Take his defensive impact, for instance. Lopez’ offensive-wizardry is a given. He shoots well-above 50% from anywhere within 19 ft. of the basket, which is something no other big in the league can say. But the problem lies in their defense, where the Nets are currently allowing seven more points per 100 possessions when Lopez rests (per NBA.com Stats.) Furthermore, he remains a catalyst in the paint, allowing opponents to shoot only 40% around the rim (tops among defenders who have faced at least eight shots per game at the rim, per SportVU Player Tracking.)
So now, the question remains: Where does Brooklyn go from here? The answer, unfortunately, isn’t that simple. In fact, it’s perplexing.
Outside of the upcoming mix-and-match Nets fans can look forward to, what the future holds is unknown. For example, the five-man-lineup of Anderson-Blatche-Johnson-Garnett-Williams, as well as Blatche-Garnett-Johnson-Pierce-Williams, will probably be used as staples going forward. Those lineups, however, have currently logged a combined four minutes per game. Sure, Blatche has flourished in his limited time as the center in a small-ball lineup, but nothing is guaranteed in an extended role. Plus, Kirilenko will be sliding back in soon, leaving more mysteries around the defensive end of the court.
The rebounding numbers are also an issue, seeing as Lopez is clearly a standout in that category. Brooklyn’s rebounding percentage drops just over 3% when he’s not on the court, the second-largest drop-off as it pertains to their on/off rebounding numbers (Evans, obviously, is first.)
If anything, send your angst towards the would-be offense.
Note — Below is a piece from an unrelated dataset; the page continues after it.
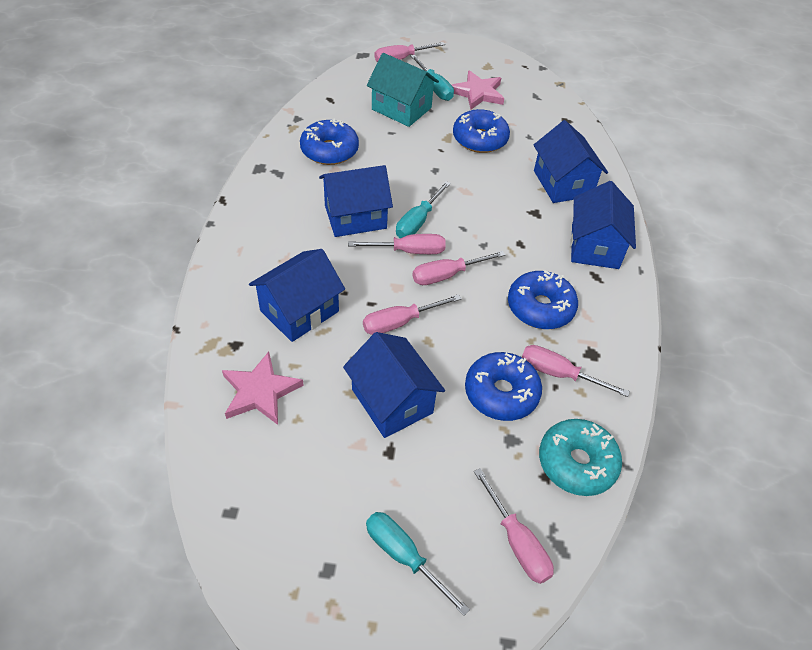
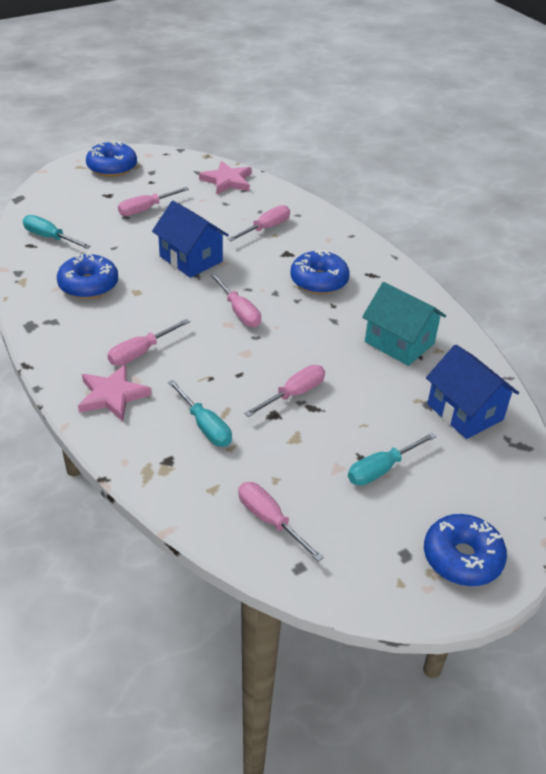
blue house: 5 -> 2
turquoise donut: 1 -> 0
The moment Williams returned from that nagging ankle injury, the spacing opened up, finally displaying a light at the end of the tunnel. Everything made sense. It all worked. In fact, the Nets scored nearly 20 more points per game in the six games after Williams’ return as opposed to the nine prior (which really goes without saying.)
Of course, Lopez then came down on his foot awkwardly, leaving an infinite amount of time to jigger more 2013 B.S. (Before Spacing) moments.
So, until the uninvited Asik-for-Pierce deal (which may or may not include Terry and/or Teletovic), this is the team Brooklyn is stuck with. Or, quite possibly, what you see is what you get considering Brooklyn can’t draft a player until 2019. (Read that last sentence again.)
For now, get used to it. This, after all, is your 2013-14 Nets.